Author’s reply

I thank Dr Perry for his interest in my article. I agree with him that if the manifestations of the side effects of allopurinol are mild, then desensitisation can be attempted at a lower dose. However, isolated asymptomatic hyperuricaemia does not warrant the use of allopurinol. One must distinguish the difference between gout and hyperuricaemia.

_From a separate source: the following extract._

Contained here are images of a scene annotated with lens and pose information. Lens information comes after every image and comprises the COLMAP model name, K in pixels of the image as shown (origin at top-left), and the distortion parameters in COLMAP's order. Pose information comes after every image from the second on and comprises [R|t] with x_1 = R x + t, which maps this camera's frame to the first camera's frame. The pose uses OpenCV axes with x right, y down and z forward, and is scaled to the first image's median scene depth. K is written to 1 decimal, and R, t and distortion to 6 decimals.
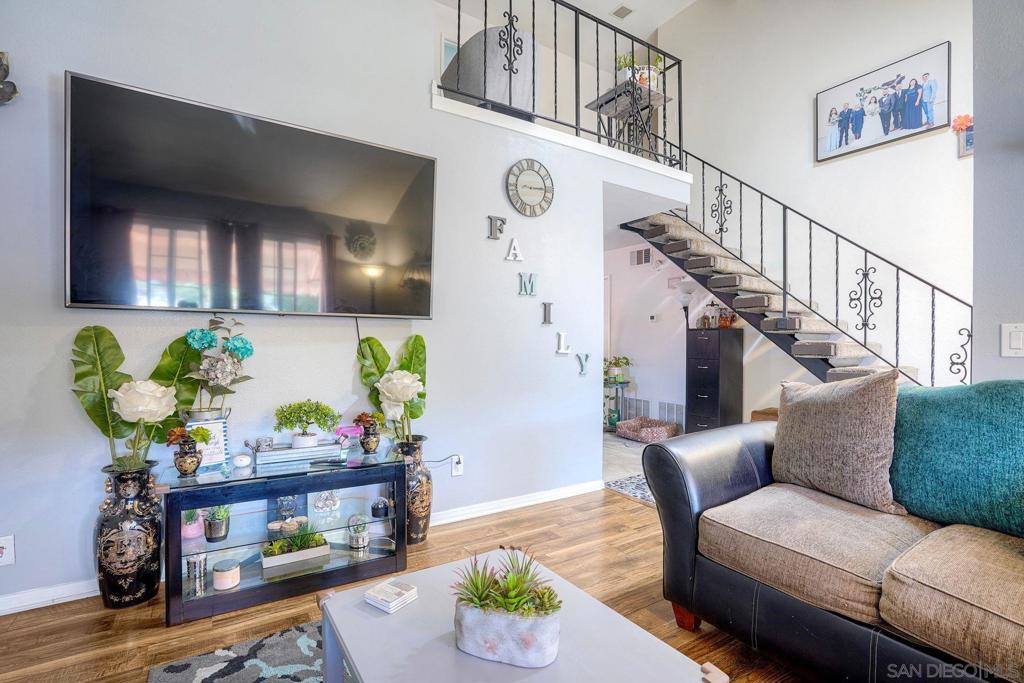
lens RADIAL K [[472.5, 0, 509.6], [0, 472.5, 345.7], [0, 0, 1]] dist [-0.057465, 0.019077]
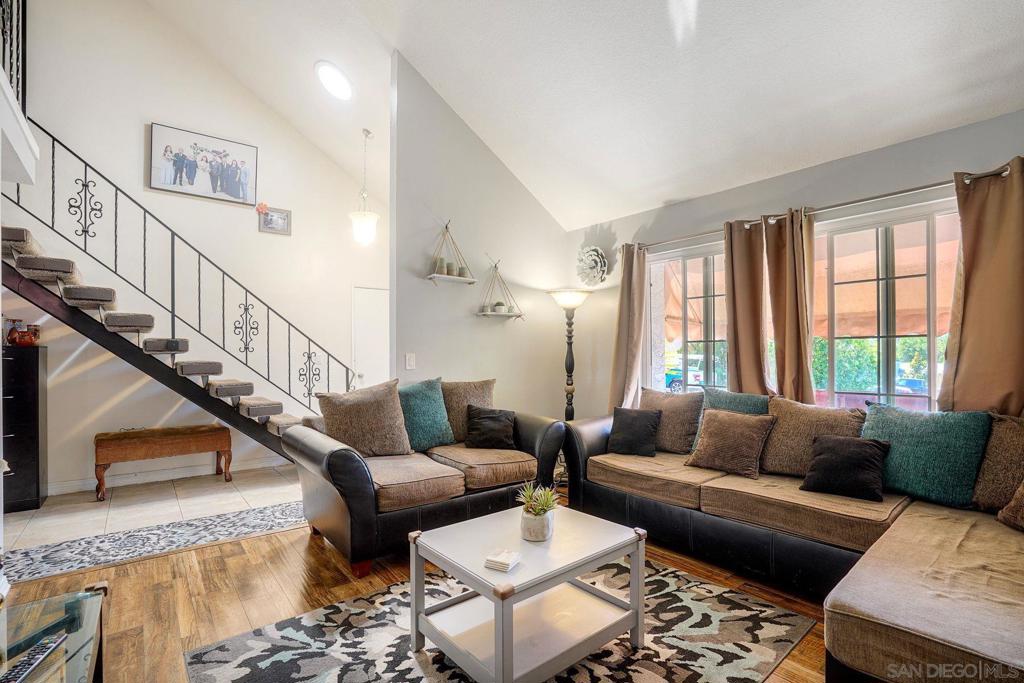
lens RADIAL K [[472.5, 0, 509.6], [0, 472.5, 345.7], [0, 0, 1]] dist [-0.057465, 0.019077]
pose [[-0.107932, 0.013402, 0.994068, -0.531069], [0.008801, 0.999883, -0.012524, -0.026314], [-0.994119, 0.007397, -0.108037, 0.363617]]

Dr Perry’s references on the rheumatology guidelines for the management of gout apply to cases of gout and not to hyperuricaemia.¹ In fact, the indications for allopurinol therapy are tophaceous gout, major uric acid overproduction (proven by urinary excretion >53 mmol/24 hours) frequent gouty attacks, recurrent uric acid renal calculi and prevention of acute urate nephropathy in patient receiving cytotoxic therapy for malignancies.²

In a study by Khoo3 a total of 13 patients were admitted for severe cutaneous adverse reactions to allopurinol during a three-year period. Almost 92% of them suffered from allopurinol hypersensitivity reactions, which included four patients with Stevens-Johnson syndrome. Allopurinol hypersensitivity syndrome, in contrast to other purely cutaneous drug eruptions, deserves special attention because of its multi-organ involvement, the liver and kidneys being most commonly affected. It was interesting to note that none of the 13 patients had clear clinical indications for allopurinol therapy. Asymptomatic hyperuricaemia is not uncommon, affecting an estimate of 5–8% of the population. As the risks, morbidity and mortality outweigh the benefits, it should only be prescribed when it is truly indicated.